Presented by Graduate Studies at Moore's Social & Studio Practices department
In this “Conversation,” British sculptor Garth Evans will talk with artist/publisher Julia Klein, who runs Soberscove Press. In 1972, Evans created a public sculpture in Cardiff, Wales, as part of the Peter Stuyvesant Foundation’s City Sculpture Project. He was concerned with the increasing demand his work served only to reinforce the political, social, and economic status quos, so Evans’ focus was to make a sculpture that would connect with an audience outside the art world. The morning after the sculpture was installed, Evans recorded the responses of passersby. The transcript of those interviews is presented in The Cardiff Tapes, published by Soberscove Press in 2015. The book explores ideas about the social responsibilities of art and artists, and makes a cogent argument for the value of “difficulty” in sculpture.
"Our program at Moore is concerned with putting artists into dialogue with society and part of the history of how that has happened in the past is through publicly-funded art programs.
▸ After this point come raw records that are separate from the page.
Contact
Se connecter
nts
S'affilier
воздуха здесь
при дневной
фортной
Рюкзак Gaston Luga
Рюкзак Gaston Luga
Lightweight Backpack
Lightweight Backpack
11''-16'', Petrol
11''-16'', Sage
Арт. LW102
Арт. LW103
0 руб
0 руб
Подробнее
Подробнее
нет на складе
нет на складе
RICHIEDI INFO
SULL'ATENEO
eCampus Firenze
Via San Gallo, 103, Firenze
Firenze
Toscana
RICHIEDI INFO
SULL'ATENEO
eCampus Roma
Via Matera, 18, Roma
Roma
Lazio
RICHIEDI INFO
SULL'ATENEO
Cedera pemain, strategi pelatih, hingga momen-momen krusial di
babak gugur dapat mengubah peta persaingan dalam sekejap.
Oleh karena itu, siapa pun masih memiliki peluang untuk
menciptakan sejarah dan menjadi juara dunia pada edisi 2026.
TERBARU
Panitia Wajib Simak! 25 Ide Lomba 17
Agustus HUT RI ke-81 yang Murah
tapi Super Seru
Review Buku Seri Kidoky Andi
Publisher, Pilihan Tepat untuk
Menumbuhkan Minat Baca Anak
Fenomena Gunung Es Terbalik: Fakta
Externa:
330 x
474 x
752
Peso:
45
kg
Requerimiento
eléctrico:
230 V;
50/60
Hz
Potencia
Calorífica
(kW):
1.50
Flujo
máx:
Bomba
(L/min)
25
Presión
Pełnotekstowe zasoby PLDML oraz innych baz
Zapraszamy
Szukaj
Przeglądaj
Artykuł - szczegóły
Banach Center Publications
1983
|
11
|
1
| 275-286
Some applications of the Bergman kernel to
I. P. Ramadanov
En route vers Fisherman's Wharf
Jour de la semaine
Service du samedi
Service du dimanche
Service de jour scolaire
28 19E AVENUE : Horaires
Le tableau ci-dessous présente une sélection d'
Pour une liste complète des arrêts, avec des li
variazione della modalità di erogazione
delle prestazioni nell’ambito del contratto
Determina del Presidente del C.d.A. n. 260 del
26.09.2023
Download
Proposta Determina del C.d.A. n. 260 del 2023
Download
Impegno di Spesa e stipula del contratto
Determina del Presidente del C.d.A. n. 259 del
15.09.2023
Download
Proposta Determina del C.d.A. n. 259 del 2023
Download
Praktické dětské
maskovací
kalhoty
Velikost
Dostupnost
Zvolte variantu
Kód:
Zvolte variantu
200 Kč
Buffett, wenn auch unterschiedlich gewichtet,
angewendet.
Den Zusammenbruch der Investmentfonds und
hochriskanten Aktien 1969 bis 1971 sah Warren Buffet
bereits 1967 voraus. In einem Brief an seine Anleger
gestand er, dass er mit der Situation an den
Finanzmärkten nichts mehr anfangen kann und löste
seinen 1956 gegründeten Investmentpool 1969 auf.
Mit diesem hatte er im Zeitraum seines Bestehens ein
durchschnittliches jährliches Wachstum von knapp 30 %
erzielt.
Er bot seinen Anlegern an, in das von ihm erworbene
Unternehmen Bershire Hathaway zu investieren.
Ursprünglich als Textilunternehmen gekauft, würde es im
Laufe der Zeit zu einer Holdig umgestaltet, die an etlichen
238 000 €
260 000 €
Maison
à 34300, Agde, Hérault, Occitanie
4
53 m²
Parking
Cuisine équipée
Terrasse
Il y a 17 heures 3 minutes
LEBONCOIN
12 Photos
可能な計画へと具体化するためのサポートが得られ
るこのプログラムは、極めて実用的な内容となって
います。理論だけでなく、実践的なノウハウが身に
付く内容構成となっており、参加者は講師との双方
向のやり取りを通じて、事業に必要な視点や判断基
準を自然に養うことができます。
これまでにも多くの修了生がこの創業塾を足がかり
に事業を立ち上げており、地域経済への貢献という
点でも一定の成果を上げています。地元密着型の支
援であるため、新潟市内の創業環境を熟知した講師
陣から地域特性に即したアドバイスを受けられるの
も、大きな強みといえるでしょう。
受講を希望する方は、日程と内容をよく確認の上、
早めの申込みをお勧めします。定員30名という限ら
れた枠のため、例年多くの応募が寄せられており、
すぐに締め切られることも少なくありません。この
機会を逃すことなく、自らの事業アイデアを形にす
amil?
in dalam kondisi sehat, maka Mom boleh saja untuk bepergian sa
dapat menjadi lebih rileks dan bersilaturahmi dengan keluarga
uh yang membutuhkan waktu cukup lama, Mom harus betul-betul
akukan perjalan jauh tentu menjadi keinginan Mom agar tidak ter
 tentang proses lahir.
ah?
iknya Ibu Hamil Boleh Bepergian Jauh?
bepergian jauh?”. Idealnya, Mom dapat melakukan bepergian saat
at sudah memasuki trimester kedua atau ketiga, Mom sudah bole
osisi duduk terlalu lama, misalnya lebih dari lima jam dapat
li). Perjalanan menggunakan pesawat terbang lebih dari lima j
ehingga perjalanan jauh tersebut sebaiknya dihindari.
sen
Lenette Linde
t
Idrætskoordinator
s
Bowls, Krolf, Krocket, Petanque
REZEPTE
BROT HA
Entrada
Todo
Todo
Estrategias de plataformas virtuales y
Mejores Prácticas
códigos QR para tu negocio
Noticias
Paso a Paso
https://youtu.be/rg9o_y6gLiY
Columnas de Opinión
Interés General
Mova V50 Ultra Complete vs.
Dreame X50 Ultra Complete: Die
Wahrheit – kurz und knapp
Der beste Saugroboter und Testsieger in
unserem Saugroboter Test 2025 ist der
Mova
The book Cardiff Tapes, based on the work by Evans and published by Klein, draws attention to some of the challenges that any public artist must face when trying to translate their concerns to a broader audience. The book shares candid perspectives from passersby that could be read as antagonistic as well as supportive and enthusiastic and offers lessons to anyone concerned with making or facilitating art experiences that move from the studio to the street." - Daniel Tucker, Graduate Program Director, Social & Studio Practices department.
Garth Evans is central to the narrative of British sculpture. He has exhibited widely across the UK and United States since the 1960s. From 1965–1979, he taught at St. Martin’s School of Art; he moved to the United States at the midpoint of his career. Evans’s work is represented in major public and private collections, including Tate, the Metropolitan Museum of Art, the MoMA, and the British Museum. He is currently head of sculpture at the New York Studio School. In 2015 Soberscove Press released The Cardiff Tapes (1972), a book that presents a transcript of recordings made by Garth Evans that document public response to a sculpture he installed in Cardiff as part of the Peter Stuyvesant Foundation’s UK wide City Sculpture Project. The book also includes writings by Evans that introduce and reflect on the commission, as well as on the nature of sculpture and its reception. A text by art historian and curator Jon Wood contextualizes Evans’s sculpture and the City Sculpture Project within the broader context of British sculpture and public space in the 1970s.
Julie Klein’s work has been exhibited in a variety of venues, including solo and two-person exhibitions at Sidecar Gallery (Hammond, IN), the Museum of Contemporary Art Detroit, and the International Museum of Surgical Science (Chicago). Group show venues include Songs for Presidents (Brooklyn), Elaine L Jacob Gallery at Wayne State University (Detroit), Passenger (Detroit), Gridspace (Brooklyn), and the Hyde Park Art Center (Chicago). Klein has participated in residencies at Sitterwerk St. Gallen (Switzerland), the Terra Foundation Summer Residency in Giverny, and at the Vermont Studio Center. She received a BFA from the University of Michigan and an MFA in Sculpture from the Bard College Milton Avery Graduate School of the Arts. Since 2009, Klein has run Soberscove Press, which produces art-related materials that fill a gap in the literature or are difficult to access, as well as artists’ books.
Jacque Liu is a studio artist and an arts administrator. He was born in Taipei, Taiwan, and received an M.F.A. from Cranbrook Academy of Art, a B.F.A. from Alfred University, and a Fulbright Scholarship to study at the Universität der Künste Berlin. He has exhibited nationally and internationally, and is the recipient of numerous awards and grants. His work and projects have been reviewed in The New York Times, Newsweek, National Public Radio, The Philadelphia Inquirer, the artblog, and elsewhere. Since 2014, he has worked in public art, serving as the Percent for Art Project Manager for the City of Philadelphia’s Office of Arts, Culture and the Creative Economy; where he facilitates artist opportunities and works with artists, government, and design teams. He is the co-founder of Takt Kunstprojektraum, a project space and residency in Berlin, Germany; and has been a member of the artist collectives, Vox Populi and Grizzly Grizzly, where he curated and led a number of creative programming initiatives. He currently lives in Philadelphia, PA.